Narrateur : Ces fibres sont fabriquées à partir de vieux vêtements. Ça fait partie d’un processus qui transforme presque tous les tissus usés en un tout nouveau produit. Le groupe H&M mise sur cette solution pour recycler une partie des milliards de tonnes de déchets textiles produits chaque année. Mais une entreprise de fast fashion peut-elle résoudre le problème qu’elle a contribué à créer ? Nous sommes allés à Hong Kong et en Suède pour le découvrir. La plupart des textiles recyclés sont transformés en rembourrage de matelas ou en isolation. Et les matériaux d’origine sont des déchets issus des ateliers de fabrication, et non des vêtements usagés. Mais cette usine située dans un centre commercial de Hong Kong est la première au monde à transformer des vêtements usagés en vêtements neufs, le tout en un seul endroit. D’abord, un technicien comme Emily Shao examine le vêtement.
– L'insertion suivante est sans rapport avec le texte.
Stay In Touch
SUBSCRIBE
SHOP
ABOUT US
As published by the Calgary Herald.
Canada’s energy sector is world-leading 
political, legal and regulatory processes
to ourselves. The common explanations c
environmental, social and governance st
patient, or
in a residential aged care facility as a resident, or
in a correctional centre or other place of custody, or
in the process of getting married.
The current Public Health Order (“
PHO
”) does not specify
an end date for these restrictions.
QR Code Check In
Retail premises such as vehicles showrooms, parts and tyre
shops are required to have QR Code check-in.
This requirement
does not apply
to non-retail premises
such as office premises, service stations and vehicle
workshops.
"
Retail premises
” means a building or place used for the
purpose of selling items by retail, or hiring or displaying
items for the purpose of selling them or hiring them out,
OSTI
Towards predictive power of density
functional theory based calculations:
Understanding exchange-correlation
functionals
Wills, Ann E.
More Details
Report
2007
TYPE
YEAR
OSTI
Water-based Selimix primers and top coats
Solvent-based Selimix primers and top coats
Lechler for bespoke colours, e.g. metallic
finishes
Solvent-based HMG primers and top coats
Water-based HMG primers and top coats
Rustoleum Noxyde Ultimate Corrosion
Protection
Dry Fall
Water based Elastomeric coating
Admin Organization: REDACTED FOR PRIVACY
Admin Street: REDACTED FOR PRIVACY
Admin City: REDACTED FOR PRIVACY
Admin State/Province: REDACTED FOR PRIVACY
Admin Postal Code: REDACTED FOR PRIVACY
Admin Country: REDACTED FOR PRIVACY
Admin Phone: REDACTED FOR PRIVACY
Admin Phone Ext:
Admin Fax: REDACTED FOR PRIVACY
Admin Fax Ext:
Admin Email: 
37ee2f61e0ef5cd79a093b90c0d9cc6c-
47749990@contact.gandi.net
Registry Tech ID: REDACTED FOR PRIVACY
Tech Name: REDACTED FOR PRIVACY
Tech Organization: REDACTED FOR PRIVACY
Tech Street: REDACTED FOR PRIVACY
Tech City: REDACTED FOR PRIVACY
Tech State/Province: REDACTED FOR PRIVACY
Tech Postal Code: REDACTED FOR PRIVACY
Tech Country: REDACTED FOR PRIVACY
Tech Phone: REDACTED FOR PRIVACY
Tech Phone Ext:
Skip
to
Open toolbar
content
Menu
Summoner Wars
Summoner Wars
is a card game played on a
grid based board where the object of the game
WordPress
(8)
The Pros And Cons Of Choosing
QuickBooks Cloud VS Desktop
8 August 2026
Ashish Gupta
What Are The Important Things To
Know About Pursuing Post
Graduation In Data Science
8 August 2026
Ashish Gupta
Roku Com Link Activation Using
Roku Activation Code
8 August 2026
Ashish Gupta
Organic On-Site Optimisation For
Narrateur : Cette cellule d’ozone aseptise le tissu en une heure environ. Ensuite, Emily enlève les boutons, les étiquettes et les fermetures éclair et coupe le vêtement pour que le tissu soit facile à travailler. La broyeuse réduit encore plus les morceaux de tissu.
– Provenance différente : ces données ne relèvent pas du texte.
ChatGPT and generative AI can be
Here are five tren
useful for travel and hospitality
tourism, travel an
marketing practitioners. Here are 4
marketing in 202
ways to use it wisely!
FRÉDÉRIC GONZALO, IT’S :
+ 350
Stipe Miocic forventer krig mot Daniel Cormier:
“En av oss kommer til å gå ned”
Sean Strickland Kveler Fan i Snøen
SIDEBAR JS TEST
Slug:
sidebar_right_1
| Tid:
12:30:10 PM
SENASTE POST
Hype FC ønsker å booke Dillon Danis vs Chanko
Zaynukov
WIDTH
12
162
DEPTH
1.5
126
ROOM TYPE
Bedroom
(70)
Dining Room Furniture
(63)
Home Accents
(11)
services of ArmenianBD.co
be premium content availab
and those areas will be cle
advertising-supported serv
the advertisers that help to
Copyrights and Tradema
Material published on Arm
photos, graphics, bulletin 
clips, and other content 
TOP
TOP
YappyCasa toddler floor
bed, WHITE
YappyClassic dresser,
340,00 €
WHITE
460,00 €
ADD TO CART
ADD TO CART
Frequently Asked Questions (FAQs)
Narrateur : Mais cette partie du processus nécessite de nouveaux matériaux.

Narrateur : Une autre machine mélange ce coton avec la jupe recyclée. Emily roule ensuite les fibres mélangées en boules et les envoie dans une machine qui les transforme en ce qu’on appelle une bande de fibres. Mais ce qui se passe ensuite fait de la chaîne de Hong Kong la première en son genre. La bande de fibres est assemblée en ces rouleaux. Ceux-ci sont ensuite transformés en fils, qui constituent la base d’un nouveau vêtement. Enfin, une machine tricote un nouveau pull à partir d’une conception informatique. Les acheteurs paient environ 65 dollars (55 euros environ) pour recycler des vêtements ici.
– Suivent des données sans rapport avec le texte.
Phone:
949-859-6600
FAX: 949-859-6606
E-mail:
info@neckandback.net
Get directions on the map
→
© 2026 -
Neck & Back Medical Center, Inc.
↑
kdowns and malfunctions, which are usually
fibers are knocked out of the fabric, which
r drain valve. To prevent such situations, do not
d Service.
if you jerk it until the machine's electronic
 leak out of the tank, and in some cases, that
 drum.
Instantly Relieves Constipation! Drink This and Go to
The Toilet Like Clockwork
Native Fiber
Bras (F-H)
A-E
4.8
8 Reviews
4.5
Comment pouvons-nous aider les consommateurs à penser à leurs vêtements différemment ? C’est l’une des raisons pour lesquelles nous avons une boîte blanche, faisant des recherches dans un centre commercial.

Il faut compter trois jours pour recycler un vêtement

Narrateur : La Fondation H&M s’est associée au Hong Kong Research Institute of Textiles and Apparel. Cet investissement a permis à la société d’obtenir une licence et d’installer la technologie dans l’un de ses magasins à Stockholm, où se trouve le siège de la société. H&M l’appelle le Looop. Ici, les acheteurs ne paient que 18 dollars (15 euros environ) pour voir le processus de recyclage en marche. C’est à peu près le prix d’un nouveau survêtement de la marque.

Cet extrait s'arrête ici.